### INFORMATION SHOWN
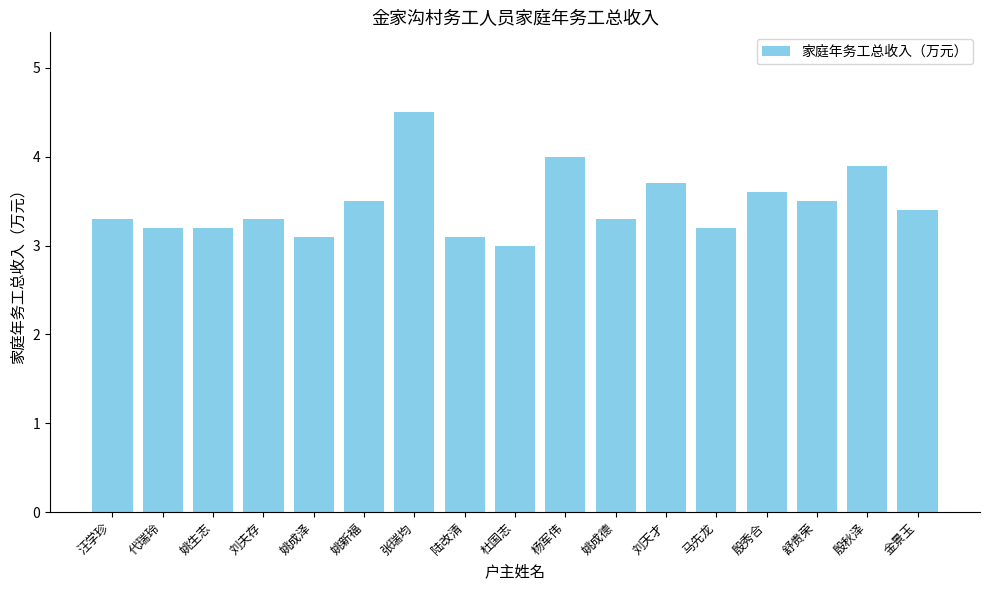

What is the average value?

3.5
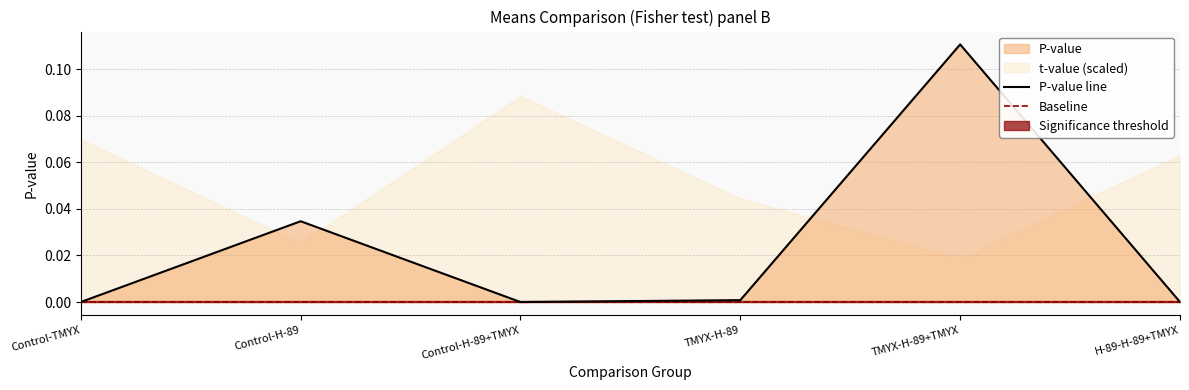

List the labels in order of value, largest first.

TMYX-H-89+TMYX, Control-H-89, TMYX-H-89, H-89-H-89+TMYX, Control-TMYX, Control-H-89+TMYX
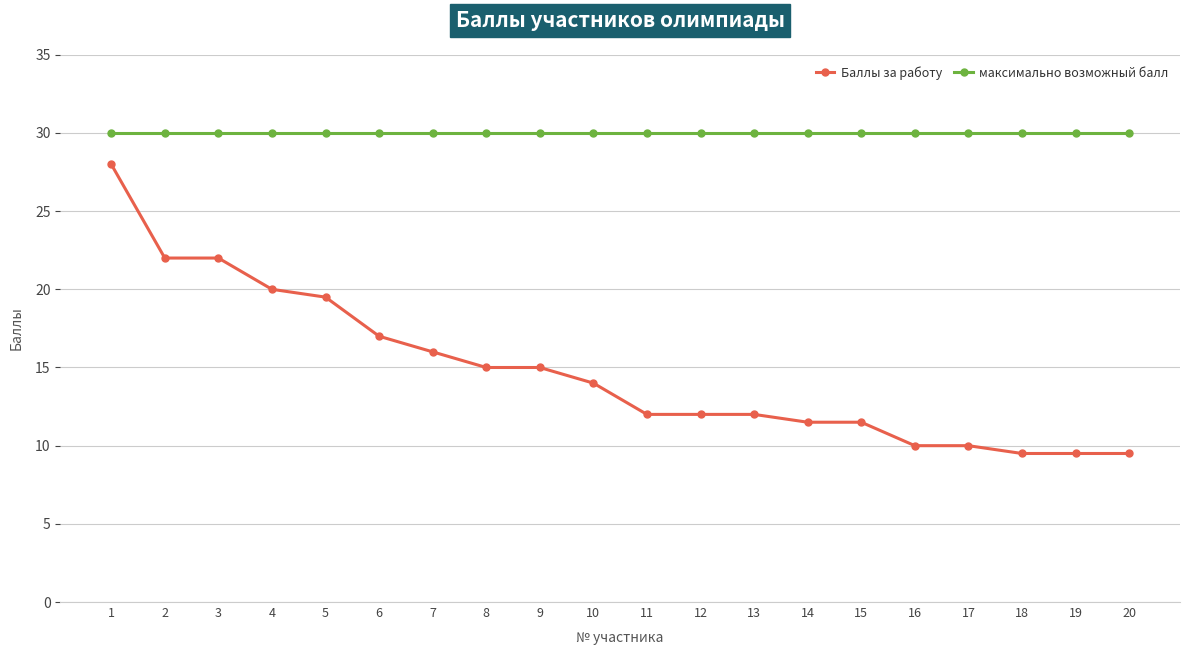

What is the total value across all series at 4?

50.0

### WORK ORDER
Reproduce each of the records above verbatim, omitting the pictures.

### WRITTEN RESPONSE
What is the average value?

3.5

List the labels in order of value, largest first.

TMYX-H-89+TMYX, Control-H-89, TMYX-H-89, H-89-H-89+TMYX, Control-TMYX, Control-H-89+TMYX

What is the total value across all series at 4?

50.0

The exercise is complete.